··· Document text ···

Pod and Container Statistics

Pod count by namespace

metrics_read { "command": "query", "flags": { "query": "topk(15, count by (namespace)(kube_pod_info))", "output": "markdown" } }

Pod phase summary

metrics_read { "command": "preset", "flags": { "name": "cluster_pod_status", "output": "markdown" } }

Container CPU usage by namespace

metrics_read { "command": "preset", "flags": { "name": "namespace_cpu_usage", "output": "markdown" } }

Container memory usage by namespace

metrics_read { "command": "preset", "flags": { "name": "namespace_memory_usage", "output": "markdown" } }

Container restart counts (instability indicator)

metrics_read { "command": "preset", "flags": { "name": "pod_restarts_top10", "output": "markdown" } }

Pods with high recent restarts (use `debug_read` for details)

After finding pods with high restarts, use debug_read to get pod details and logs:

debug_read { "command": "list", "flags": { "resource": "pods", "namespace": "<NAMESPACE>", "query": "where status.containerStatuses[0].restartCount > 5", "output": "markdown" } }

debug_read { "command": "logs", "flags": { "name": "<POD_NAME>", "namespace": "<NAMESPACE>", "tail": 100, "query": "where level = 'ERROR'", "output": "markdown" } }

Available labels on pod/container metrics

Label	Description	Example values
`namespace`	Pod namespace	`konveyor-forklift`, `openshift-cnv`
`pod`	Pod name	`forklift-controller-6df77f6bf5-jtt7q`
`container`	Container name	`main`, `inventory`, `extract`
`node`	Node the pod runs on	`worker-0`, `worker-1`
`phase`	Pod phase (on status metrics)	`Running`, `Pending`, `Failed`, `Succeeded`
`uid`	Pod UID	`793fb1cb-3e58-4eef-b95a-733f237365a3`
`created_by_kind`	Owner resource kind (on kube_pod_info)	`ReplicaSet`, `DaemonSet`, `StatefulSet`
`created_by_name`	Owner resource name (on kube_pod_info)	`forklift-controller-6df77f6bf5`
`host_ip`	Node IP (on kube_pod_info)	`192.168.0.77`
`pod_ip`	Pod IP (on kube_pod_info)	`10.129.3.3`

Pod/container metrics reference

Metric	Description
`kube_pod_info`	Pod metadata (node, namespace, IPs, owner)
`kube_pod_status_phase`	Pod phase (Running/Pending/Failed/Succeeded)
`kube_pod_container_status_restarts_total`	Container restart count
`kube_pod_container_status_waiting_reason`	Waiting reason (CrashLoopBackOff, ImagePullBackOff, etc.)

···

# [Task 1]
In the pod and container statistics text, which preset name is used to get container restart counts?
# [Task 2]
Write the next part of the pod and container statistics text, picking up after its last line.
The data after this is separate material and has nothing to do with the pod and container statistics text.

··· Provided data ···

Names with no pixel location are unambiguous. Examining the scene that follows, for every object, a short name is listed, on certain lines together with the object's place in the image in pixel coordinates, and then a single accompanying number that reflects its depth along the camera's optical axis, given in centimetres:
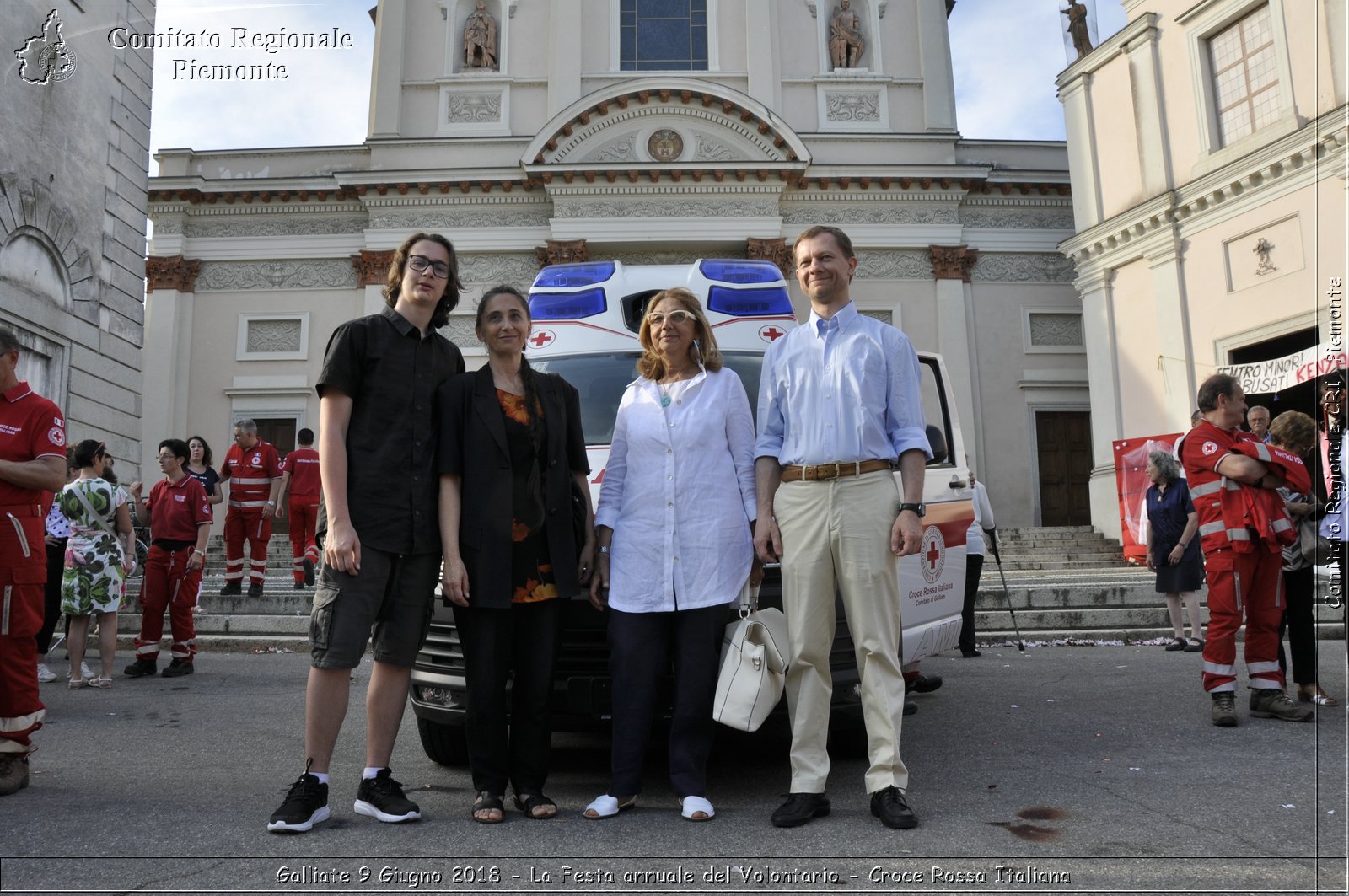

···

# [Exercise answer 1]
pod_restarts_top10

# [Exercise answer 2]
`container_cpu_usage_seconds_total`	Container CPU usage
`container_memory_working_set_bytes`	Container memory usage
`namespace:container_cpu_usage:sum`	Pre-aggregated CPU by namespace
`namespace:container_memory_usage_bytes:sum`	Pre-aggregated memory by namespace

Forklift / MTV Migration Metrics

Available labels on mtv_* metrics

All mtv_* metrics share these labels for filtering and grouping:

Label	Description	Example values
`provider`	Source provider type	`vsphere`, `ovirt`, `openstack`, `ova`, `ec2`
`mode`	Migration mode	`Cold`, `Warm`
`target`	Target cluster	`Local` (host cluster) or remote cluster name
`owner`	User who owns the migration	`admin@example.com`
`plan`	Migration plan UUID	`363ce137-dace-4fb4-b815-759c214c9fec`
`namespace`	Forklift operator namespace	`konveyor-forklift`, `openshift-mtv`
`status`	Migration/plan status (on status metrics)	`Succeeded`, `Failed`, `Executing`

MTV migration metrics reference

Metric	Description
`mtv_migrations_status_total`	Migration counts by status (succeeded/failed/running)
`mtv_plans_status`	Plan-level status counts
`mtv_migration_data_transferred_bytes`	Total bytes migrated per plan
`mtv_migration_net_throughput`	Migration network throughput
`mtv_migration_storage_throughput`	Migration storage throughput
`mtv_migration_duration_seconds`	Migration duration per plan
`mtv_plan_alert_status`	Alerts on migration plans
`mtv_workload_migrations_status_total`	Per-workload migration status (per plan + status)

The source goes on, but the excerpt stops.